Concluding this, we need to convert the new column from character to factor, in order to be used later on.
newData <- newData %>%
mutate(weekdays=ifelse(weekdays(date) == "Saturday" |
weekdays(date) == "Sunday",
"weekend",
"weekday"))
newData$weekdays <- as.factor(newData$weekdays)
str(newData)
## 'data.frame': 17568 obs. of 4 variables:
## $ steps : num 1.717 0.3396 0.1321 0.1509 0.0755 ...
## $ date : POSIXct, format: "2012-10-01" "2012-10-01" ...
## $ interval: int 0 5 10 15 20 25 30 35 40 45 ...
## $ weekdays: Factor w/ 2 levels "weekday","weekend": 1 1 1 1 1 1 1 1 1 1 ...
First thing to do is to get our data ready for plotting.
Note that this time we have an additional feature to group by: weekdays.

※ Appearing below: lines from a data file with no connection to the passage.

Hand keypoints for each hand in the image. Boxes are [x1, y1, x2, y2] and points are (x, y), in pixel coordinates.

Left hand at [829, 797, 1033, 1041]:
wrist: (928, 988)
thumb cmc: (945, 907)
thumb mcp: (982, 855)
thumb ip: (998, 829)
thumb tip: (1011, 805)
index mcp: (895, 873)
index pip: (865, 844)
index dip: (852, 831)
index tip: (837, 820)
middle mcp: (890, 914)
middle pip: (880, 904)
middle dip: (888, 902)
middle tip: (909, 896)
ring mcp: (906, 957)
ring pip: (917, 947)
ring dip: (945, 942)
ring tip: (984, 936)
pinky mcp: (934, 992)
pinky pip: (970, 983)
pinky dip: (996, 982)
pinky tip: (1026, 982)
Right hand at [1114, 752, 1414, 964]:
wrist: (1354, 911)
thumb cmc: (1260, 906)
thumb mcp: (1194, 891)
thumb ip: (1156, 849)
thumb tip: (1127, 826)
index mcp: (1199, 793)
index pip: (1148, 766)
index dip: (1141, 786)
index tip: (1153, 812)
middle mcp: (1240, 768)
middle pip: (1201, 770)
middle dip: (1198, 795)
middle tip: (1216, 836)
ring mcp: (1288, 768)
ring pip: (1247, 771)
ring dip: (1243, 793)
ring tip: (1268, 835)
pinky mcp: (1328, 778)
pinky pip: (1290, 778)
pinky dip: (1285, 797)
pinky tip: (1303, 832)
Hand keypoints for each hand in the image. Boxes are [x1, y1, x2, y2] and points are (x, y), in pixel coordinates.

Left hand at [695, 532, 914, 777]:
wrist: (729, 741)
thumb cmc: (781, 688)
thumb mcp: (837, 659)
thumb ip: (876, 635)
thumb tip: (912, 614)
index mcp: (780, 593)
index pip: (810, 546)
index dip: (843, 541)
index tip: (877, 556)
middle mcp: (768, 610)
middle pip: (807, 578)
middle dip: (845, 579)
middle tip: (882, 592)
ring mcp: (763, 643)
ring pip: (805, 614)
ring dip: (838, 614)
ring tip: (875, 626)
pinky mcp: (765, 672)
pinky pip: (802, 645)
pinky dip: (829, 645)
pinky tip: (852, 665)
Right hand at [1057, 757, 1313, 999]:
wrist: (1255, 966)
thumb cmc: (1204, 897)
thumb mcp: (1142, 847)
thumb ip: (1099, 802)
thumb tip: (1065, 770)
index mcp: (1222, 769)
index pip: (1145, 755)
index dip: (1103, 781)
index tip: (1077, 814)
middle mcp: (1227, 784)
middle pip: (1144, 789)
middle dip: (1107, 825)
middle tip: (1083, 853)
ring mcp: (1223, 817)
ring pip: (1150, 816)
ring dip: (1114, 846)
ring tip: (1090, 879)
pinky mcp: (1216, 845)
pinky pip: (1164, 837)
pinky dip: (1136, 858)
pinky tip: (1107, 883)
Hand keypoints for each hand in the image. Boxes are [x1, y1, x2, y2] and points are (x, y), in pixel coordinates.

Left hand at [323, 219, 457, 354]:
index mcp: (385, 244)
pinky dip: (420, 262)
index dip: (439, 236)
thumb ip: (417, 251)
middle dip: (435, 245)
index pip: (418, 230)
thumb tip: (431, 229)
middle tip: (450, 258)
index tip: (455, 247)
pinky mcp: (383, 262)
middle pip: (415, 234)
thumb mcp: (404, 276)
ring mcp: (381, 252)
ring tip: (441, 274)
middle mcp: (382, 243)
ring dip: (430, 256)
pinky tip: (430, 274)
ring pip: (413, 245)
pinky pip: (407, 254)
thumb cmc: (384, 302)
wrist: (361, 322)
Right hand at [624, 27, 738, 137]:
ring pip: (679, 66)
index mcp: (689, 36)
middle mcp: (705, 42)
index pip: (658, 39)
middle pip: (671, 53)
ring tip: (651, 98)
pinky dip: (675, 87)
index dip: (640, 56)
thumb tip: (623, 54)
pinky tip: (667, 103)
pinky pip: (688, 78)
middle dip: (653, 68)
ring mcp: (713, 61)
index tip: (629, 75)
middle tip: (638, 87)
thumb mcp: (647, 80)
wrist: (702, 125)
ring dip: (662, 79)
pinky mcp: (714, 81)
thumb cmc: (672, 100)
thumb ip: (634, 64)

newStepsByInterval <- newData %>%
group_by(interval, weekdays) %>%
summarise(averageSteps=mean(steps))
head(newStepsByInterval, n=10)
## Source: local data frame [10 x 3]
## Groups: interval
##
## interval weekdays averageSteps
## 1 0 weekday 2.251153040
## 2 0 weekend 0.214622642
## 3 5 weekday 0.445283019
## 4 5 weekend 0.042452830
## 5 10 weekday 0.173165618
## 6 10 weekend 0.016509434
## 7 15 weekday 0.197903564
## 8 15 weekend 0.018867925
## 9 20 weekday 0.098951782
## 10 20 weekend 0.009433962
qplot(x=interval,
y=averageSteps,
data=newStepsByInterval,
geom="line",
main="Average number of steps taken for each Interval, across all days\n",
xlab="\nInterval",
ylab="Number of Steps\n",
facets=weekdays ~ .)
The activity patterns are effectively distinct for weekdays and weekend days.